A tall warrior in gray Qar armor came toward him across the balcony. “Ferras Vansen,” this newcomer said, crouching at his side. “By the gods, I never thought I’d see you again. Never.” The stranger took off his helmet and for a moment Ferras Vansen could only stare at the shock of red hair in aching bemusement.
“Barrick . . . ?” he said at last. “Prince Barrick? Is it really you?”
The prince gave him a cold, serious gaze. He looked ten years older. “Yes, it’s me, Captain. How are your wounds? Will you survive?”
“I . . . I expect so ...” Vansen shook his head in amazement. “But how do you come here? How did you escape from the shadowlands?”
A human expression, a little smile, twisted Barrick Eddon’s lips. “I’m sure we both have many stories to tell ...” he began, then another Qar woman hastened up, one Vansen recognized. It was Yasammez’ gray-skinned adviser, Aesi’uah.
“Captain Vansen,” she said. “It is good to find you alive.” She turned to Barrick. “Saqri says we cannot delay. It is a feint, as she feared. They are already gone.”
“What?” Vansen struggled to get up. He hated this feeling of weakness. “Who is already gone?”
“The southerners,” Aesi’uah said. “This last attack by the autarch’s Stone Swallowers was meant to destroy you and your men, but he was not waiting for you to die. There are long stairways back in the Maze which lead far down, then cross under the Sea in the Depths to the island where gods fought and died—the place where the Shining Man stands. The autarch and his priests and soldiers stealthily went that way while we fought. They have slipped past beneath us.

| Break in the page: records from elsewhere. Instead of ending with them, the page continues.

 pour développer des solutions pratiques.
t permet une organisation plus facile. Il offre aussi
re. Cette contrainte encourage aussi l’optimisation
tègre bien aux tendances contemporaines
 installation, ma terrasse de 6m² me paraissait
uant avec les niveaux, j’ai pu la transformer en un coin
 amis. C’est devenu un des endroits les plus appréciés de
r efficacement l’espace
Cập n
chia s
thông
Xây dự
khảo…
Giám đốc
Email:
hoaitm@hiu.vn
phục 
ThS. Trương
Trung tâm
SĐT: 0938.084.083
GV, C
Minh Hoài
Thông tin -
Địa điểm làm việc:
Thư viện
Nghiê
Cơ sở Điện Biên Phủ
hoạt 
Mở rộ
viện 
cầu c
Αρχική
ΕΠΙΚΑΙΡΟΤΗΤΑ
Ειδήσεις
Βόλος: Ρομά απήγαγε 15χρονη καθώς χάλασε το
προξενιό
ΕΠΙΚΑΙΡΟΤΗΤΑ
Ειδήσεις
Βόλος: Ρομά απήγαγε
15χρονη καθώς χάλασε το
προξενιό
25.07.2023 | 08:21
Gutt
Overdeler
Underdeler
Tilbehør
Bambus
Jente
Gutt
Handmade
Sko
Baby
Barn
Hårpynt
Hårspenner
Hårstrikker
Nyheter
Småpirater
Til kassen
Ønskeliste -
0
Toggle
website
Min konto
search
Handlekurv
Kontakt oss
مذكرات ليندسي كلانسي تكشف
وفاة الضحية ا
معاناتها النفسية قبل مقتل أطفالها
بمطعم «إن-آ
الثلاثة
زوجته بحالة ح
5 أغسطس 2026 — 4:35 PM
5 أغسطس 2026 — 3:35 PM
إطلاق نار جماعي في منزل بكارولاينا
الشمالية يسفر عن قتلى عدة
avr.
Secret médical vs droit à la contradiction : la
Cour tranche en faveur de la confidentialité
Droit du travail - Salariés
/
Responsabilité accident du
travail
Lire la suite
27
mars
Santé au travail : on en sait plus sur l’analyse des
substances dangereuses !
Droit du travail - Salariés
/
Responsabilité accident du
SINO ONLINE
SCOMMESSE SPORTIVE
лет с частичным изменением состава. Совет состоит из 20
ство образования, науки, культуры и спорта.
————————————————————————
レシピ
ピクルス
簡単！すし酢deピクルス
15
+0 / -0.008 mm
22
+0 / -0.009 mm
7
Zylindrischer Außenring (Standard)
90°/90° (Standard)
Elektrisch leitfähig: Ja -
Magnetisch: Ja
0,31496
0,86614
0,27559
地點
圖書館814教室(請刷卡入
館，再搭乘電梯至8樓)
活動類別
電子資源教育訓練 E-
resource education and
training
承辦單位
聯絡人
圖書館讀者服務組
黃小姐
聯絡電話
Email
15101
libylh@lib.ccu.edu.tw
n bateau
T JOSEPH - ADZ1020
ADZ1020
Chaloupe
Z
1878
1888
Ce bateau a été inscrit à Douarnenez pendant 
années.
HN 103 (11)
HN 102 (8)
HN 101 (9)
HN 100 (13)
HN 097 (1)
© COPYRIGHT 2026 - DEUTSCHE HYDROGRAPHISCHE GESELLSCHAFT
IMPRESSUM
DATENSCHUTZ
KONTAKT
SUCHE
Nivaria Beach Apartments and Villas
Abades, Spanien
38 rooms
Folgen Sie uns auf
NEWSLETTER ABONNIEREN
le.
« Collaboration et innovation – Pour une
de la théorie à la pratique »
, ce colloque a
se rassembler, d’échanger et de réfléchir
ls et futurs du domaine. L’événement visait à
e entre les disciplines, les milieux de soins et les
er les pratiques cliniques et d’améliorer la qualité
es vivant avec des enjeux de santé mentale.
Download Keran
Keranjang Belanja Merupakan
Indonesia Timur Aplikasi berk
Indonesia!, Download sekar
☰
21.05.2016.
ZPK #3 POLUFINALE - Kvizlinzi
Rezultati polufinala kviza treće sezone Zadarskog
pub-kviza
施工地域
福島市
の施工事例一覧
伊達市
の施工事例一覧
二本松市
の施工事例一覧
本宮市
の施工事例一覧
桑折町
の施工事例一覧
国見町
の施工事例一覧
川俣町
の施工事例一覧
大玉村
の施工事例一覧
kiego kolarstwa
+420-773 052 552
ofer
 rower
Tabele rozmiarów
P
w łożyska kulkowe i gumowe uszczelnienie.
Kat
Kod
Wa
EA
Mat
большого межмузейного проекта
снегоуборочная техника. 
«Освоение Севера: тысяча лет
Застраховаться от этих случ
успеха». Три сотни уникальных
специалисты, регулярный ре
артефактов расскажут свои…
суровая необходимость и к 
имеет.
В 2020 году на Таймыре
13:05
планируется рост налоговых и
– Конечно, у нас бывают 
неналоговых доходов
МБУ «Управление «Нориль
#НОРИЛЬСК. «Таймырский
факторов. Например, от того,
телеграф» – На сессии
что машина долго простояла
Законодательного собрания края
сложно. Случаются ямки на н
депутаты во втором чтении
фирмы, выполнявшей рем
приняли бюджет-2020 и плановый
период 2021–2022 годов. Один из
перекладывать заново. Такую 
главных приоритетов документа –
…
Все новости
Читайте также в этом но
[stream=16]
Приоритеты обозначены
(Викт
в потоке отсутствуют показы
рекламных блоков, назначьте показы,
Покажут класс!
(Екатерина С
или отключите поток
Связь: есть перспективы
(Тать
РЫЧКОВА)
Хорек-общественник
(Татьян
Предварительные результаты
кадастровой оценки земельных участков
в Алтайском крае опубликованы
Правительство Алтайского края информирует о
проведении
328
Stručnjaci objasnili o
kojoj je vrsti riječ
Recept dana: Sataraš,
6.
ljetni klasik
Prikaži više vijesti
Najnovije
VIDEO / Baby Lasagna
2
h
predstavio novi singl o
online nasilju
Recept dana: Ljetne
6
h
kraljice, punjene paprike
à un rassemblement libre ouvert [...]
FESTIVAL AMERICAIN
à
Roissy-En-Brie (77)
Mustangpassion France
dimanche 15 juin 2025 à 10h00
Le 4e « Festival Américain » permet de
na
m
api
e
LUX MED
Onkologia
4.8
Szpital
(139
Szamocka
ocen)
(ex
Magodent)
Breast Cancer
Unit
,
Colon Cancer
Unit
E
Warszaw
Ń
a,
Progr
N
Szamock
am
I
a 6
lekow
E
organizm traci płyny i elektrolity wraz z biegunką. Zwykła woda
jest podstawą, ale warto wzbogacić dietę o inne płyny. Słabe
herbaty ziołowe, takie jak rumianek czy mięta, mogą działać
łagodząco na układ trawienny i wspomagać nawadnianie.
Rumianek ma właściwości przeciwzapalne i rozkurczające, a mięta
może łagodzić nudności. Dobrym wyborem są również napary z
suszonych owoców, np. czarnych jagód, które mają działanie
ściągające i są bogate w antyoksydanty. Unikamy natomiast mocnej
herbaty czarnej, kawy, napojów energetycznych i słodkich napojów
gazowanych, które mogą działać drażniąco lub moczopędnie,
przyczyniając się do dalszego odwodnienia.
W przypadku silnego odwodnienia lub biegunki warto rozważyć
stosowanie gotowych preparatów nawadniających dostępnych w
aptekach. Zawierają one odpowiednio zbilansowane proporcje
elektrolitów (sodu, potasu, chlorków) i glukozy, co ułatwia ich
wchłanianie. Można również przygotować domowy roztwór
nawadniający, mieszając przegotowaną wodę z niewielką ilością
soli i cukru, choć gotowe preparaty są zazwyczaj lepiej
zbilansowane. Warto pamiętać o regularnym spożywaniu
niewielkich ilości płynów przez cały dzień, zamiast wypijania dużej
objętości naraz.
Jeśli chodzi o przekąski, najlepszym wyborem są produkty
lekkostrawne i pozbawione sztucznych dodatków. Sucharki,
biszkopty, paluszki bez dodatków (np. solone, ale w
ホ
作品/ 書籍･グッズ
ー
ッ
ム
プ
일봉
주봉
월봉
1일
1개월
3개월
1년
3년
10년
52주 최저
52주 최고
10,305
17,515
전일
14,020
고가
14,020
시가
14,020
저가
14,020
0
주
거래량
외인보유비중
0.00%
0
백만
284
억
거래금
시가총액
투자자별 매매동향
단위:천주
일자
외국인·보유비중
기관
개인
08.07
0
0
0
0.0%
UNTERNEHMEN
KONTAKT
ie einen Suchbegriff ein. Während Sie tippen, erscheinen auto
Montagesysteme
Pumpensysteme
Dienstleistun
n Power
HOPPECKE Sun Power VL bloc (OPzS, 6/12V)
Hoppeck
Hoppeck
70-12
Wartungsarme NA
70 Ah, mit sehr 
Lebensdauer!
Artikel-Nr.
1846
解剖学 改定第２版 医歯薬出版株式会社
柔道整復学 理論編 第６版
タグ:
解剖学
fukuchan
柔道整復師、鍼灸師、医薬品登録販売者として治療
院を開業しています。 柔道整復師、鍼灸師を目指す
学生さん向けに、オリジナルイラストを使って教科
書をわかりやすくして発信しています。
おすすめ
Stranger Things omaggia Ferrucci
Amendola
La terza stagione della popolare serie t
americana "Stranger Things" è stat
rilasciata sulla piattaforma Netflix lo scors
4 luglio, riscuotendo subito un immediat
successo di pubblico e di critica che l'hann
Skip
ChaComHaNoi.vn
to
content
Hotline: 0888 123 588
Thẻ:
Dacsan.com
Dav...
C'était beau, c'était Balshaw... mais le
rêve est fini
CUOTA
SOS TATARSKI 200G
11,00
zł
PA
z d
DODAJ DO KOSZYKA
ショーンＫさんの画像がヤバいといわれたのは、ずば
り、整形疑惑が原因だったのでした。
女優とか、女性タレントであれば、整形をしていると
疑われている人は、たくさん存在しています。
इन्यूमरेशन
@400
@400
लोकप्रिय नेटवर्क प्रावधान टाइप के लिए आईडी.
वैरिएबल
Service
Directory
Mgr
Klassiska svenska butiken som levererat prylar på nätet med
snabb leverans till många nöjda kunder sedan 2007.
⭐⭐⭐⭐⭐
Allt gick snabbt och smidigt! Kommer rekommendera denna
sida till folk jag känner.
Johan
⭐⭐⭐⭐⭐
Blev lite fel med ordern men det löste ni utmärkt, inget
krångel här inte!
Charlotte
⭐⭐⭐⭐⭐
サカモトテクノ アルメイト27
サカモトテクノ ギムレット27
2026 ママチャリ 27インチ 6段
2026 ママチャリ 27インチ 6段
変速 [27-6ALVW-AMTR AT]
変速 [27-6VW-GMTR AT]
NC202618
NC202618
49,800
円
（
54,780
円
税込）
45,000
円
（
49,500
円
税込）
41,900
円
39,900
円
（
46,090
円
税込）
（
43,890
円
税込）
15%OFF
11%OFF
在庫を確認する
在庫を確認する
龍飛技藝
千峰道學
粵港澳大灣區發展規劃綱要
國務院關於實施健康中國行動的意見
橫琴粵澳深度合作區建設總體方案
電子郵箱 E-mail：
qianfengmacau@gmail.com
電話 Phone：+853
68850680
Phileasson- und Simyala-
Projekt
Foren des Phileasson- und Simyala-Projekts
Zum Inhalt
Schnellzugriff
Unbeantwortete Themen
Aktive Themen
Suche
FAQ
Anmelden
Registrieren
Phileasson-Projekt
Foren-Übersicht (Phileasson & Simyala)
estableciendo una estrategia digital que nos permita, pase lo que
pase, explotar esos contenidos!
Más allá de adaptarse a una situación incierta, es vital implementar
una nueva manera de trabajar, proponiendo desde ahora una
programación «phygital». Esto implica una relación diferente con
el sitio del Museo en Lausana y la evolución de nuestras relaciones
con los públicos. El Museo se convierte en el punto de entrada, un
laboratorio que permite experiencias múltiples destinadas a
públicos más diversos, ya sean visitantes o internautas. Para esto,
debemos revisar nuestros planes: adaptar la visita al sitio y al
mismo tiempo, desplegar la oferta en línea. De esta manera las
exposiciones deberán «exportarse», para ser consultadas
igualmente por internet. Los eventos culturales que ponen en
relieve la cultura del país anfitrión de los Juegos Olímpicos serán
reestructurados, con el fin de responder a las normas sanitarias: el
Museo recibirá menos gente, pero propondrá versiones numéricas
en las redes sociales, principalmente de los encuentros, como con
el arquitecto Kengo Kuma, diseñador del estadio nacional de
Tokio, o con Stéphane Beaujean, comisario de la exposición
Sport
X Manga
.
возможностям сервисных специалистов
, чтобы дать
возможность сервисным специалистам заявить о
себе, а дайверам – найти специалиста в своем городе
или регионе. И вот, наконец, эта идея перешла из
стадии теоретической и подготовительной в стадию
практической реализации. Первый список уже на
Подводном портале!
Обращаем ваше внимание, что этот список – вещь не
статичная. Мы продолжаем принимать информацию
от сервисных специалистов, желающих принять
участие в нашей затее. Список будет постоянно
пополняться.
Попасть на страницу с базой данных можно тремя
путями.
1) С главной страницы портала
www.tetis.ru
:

“Despite all your bravery and all our haste, Captain Vansen, we have lost.”
36
When the Knife Falls
“The poor Orphan had to wrap the piece of the sun in oak leaves, but at last these also burned away and he had no other choice but to carry it in his soft hands.”
 
—from “A Child’s Book of the Orphan, and His Life and Death and Reward in Heaven”
 
 
 
“I
T IS A HANDSOME THING, is it not?” Hendon Tolly held it up so Matt Tinwright could see it; but in fact Tinwright could see almost nothing else: the blade was so close and its presence so alarming that his eyes nearly crossed. The knife was as long as Tinwright’s forearm and palm, its slender jade handle inlaid with unfamiliar golden symbols, as was the even slenderer blade. “It is Yisti work, I was told, from the southern part of Xand,” Tolly said. “A
ghostmaker
, it is called. We will see if it is also a godmaker.” He laughed, but it seemed perfunctory. Tolly was pale and sweating, as if, despite his usual air of confidence, the events of the last few days had shaken him very deeply. “Just think, poet! A thousand years or more it lay in a Hierosoline tomb, and you will be the first to wield it again in all that time. That is something worth making a rhyme about!”